[Supplied records]
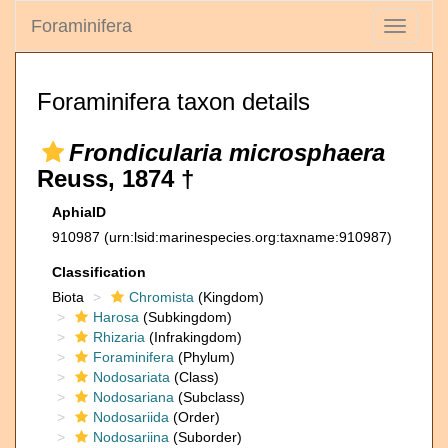
Foraminifera
Toggle
navigati
Foraminifera taxon details
Frondicularia microsphaera
Reuss, 1874 †
AphiaID
910987
(urn:lsid:marinespecies.org:taxname:910987)
Classification
Biota
Chromista
(Kingdom)
Harosa
(Subkingdom)
Rhizaria
(Infrakingdom)
Foraminifera
(Phylum)
Nodosariata
(Class)
Nodosariana
(Subclass)
Nodosariida
(Order)
Nodosariina
(Suborder)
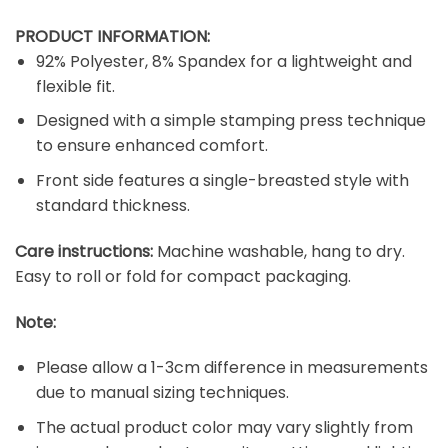
PRODUCT INFORMATION:
92% Polyester, 8% Spandex for a lightweight and
flexible fit.
Designed with a simple stamping press technique
to ensure enhanced comfort.
Front side features a single-breasted style with
standard thickness.
Care instructions:
Machine washable, hang to dry.
Easy to roll or fold for compact packaging.
Note:
Please allow a 1-3cm difference in measurements
due to manual sizing techniques.
The actual product color may vary slightly from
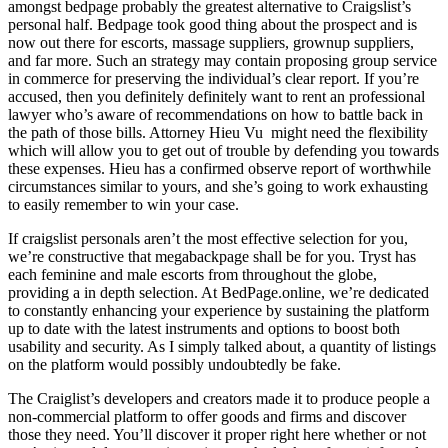
amongst bedpage probably the greatest alternative to Craigslist’s
personal half. Bedpage took good thing about the prospect and is
now out there for escorts, massage suppliers, grownup suppliers,
and far more. Such an strategy may contain proposing group service
in commerce for preserving the individual’s clear report. If you’re
accused, then you definitely definitely want to rent an professional
lawyer who’s aware of recommendations on how to battle back in
the path of those bills. Attorney Hieu Vu might need the flexibility
which will allow you to get out of trouble by defending you towards
these expenses. Hieu has a confirmed observe report of worthwhile
circumstances similar to yours, and she’s going to work exhausting
to easily remember to win your case.
If craigslist personals aren’t the most effective selection for you,
we’re constructive that megabackpage shall be for you. Tryst has
each feminine and male escorts from throughout the globe,
providing a in depth selection. At BedPage.online, we’re dedicated
to constantly enhancing your experience by sustaining the platform
up to date with the latest instruments and options to boost both
usability and security. As I simply talked about, a quantity of listings
on the platform would possibly undoubtedly be fake.
The Craiglist’s developers and creators made it to produce people a
non-commercial platform to offer goods and firms and discover
those they need. You’ll discover it proper right here whether or not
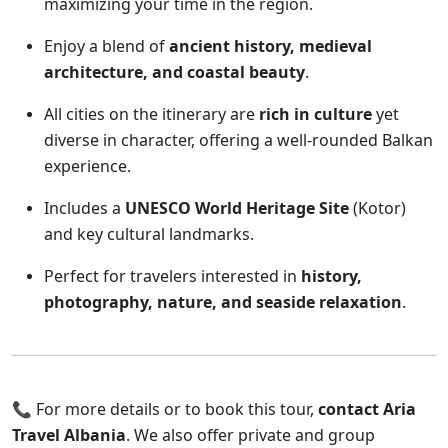
maximizing your time in the region.
Enjoy a blend of
ancient history, medieval
architecture, and coastal beauty
.
All cities on the itinerary are
rich in culture
yet
diverse in character, offering a well-rounded Balkan
experience.
Includes a
UNESCO World Heritage Site
(Kotor)
and key cultural landmarks.
Perfect for travelers interested in
history,
photography, nature, and seaside relaxation
.
📞 For more details or to book this tour,
contact Aria
Travel Albania
. We also offer private and group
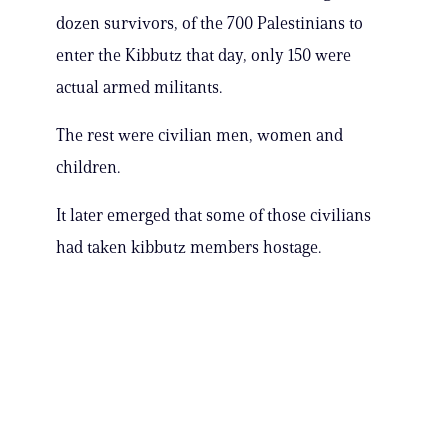
dozen survivors, of the 700 Palestinians to
enter the Kibbutz that day, only 150 were
actual armed militants.
The rest were civilian men, women and
children.
It later emerged that some of those civilians
had taken kibbutz members hostage.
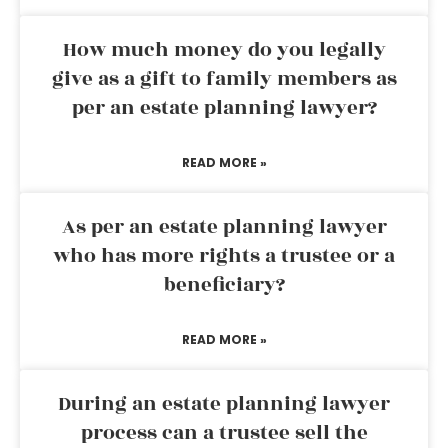
How much money do you legally
give as a gift to family members as
per an estate planning lawyer?
READ MORE »
As per an estate planning lawyer
who has more rights a trustee or a
beneficiary?
READ MORE »
During an estate planning lawyer
process can a trustee sell the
[/Supplied records]
■ Work order ■
What you give back must match the entries exactly, apart from the omitted pictures.

■ Worked solution ■
Foraminifera
Toggle
navigati
Foraminifera taxon details
Frondicularia microsphaera
Reuss, 1874 †
AphiaID
910987
(urn:lsid:marinespecies.org:taxname:910987)
Classification
Biota
Chromista
(Kingdom)
Harosa
(Subkingdom)
Rhizaria
(Infrakingdom)
Foraminifera
(Phylum)
Nodosariata
(Class)
Nodosariana
(Subclass)
Nodosariida
(Order)
Nodosariina
(Suborder)
PRODUCT INFORMATION:
92% Polyester, 8% Spandex for a lightweight and
flexible fit.
Designed with a simple stamping press technique
to ensure enhanced comfort.
Front side features a single-breasted style with
standard thickness.
Care instructions:
Machine washable, hang to dry.
Easy to roll or fold for compact packaging.
Note:
Please allow a 1-3cm difference in measurements
due to manual sizing techniques.
The actual product color may vary slightly from
amongst bedpage probably the greatest alternative to Craigslist’s
personal half. Bedpage took good thing about the prospect and is
now out there for escorts, massage suppliers, grownup suppliers,
and far more. Such an strategy may contain proposing group service
in commerce for preserving the individual’s clear report. If you’re
accused, then you definitely definitely want to rent an professional
lawyer who’s aware of recommendations on how to battle back in
the path of those bills. Attorney Hieu Vu might need the flexibility
which will allow you to get out of trouble by defending you towards
these expenses. Hieu has a confirmed observe report of worthwhile
circumstances similar to yours, and she’s going to work exhausting
to easily remember to win your case.
If craigslist personals aren’t the most effective selection for you,
we’re constructive that megabackpage shall be for you. Tryst has
each feminine and male escorts from throughout the globe,
providing a in depth selection. At BedPage.online, we’re dedicated
to constantly enhancing your experience by sustaining the platform
up to date with the latest instruments and options to boost both
usability and security. As I simply talked about, a quantity of listings
on the platform would possibly undoubtedly be fake.
The Craiglist’s developers and creators made it to produce people a
non-commercial platform to offer goods and firms and discover
those they need. You’ll discover it proper right here whether or not
maximizing your time in the region.
Enjoy a blend of
ancient history, medieval
architecture, and coastal beauty
.
All cities on the itinerary are
rich in culture
yet
diverse in character, offering a well-rounded Balkan
experience.
Includes a
UNESCO World Heritage Site
(Kotor)
and key cultural landmarks.
Perfect for travelers interested in
history,
photography, nature, and seaside relaxation
.
📞 For more details or to book this tour,
contact Aria
Travel Albania
. We also offer private and group
dozen survivors, of the 700 Palestinians to
enter the Kibbutz that day, only 150 were
actual armed militants.
The rest were civilian men, women and
children.
It later emerged that some of those civilians
had taken kibbutz members hostage.
How much money do you legally
give as a gift to family members as
per an estate planning lawyer?
READ MORE »
As per an estate planning lawyer
who has more rights a trustee or a
beneficiary?
READ MORE »
During an estate planning lawyer
process can a trustee sell the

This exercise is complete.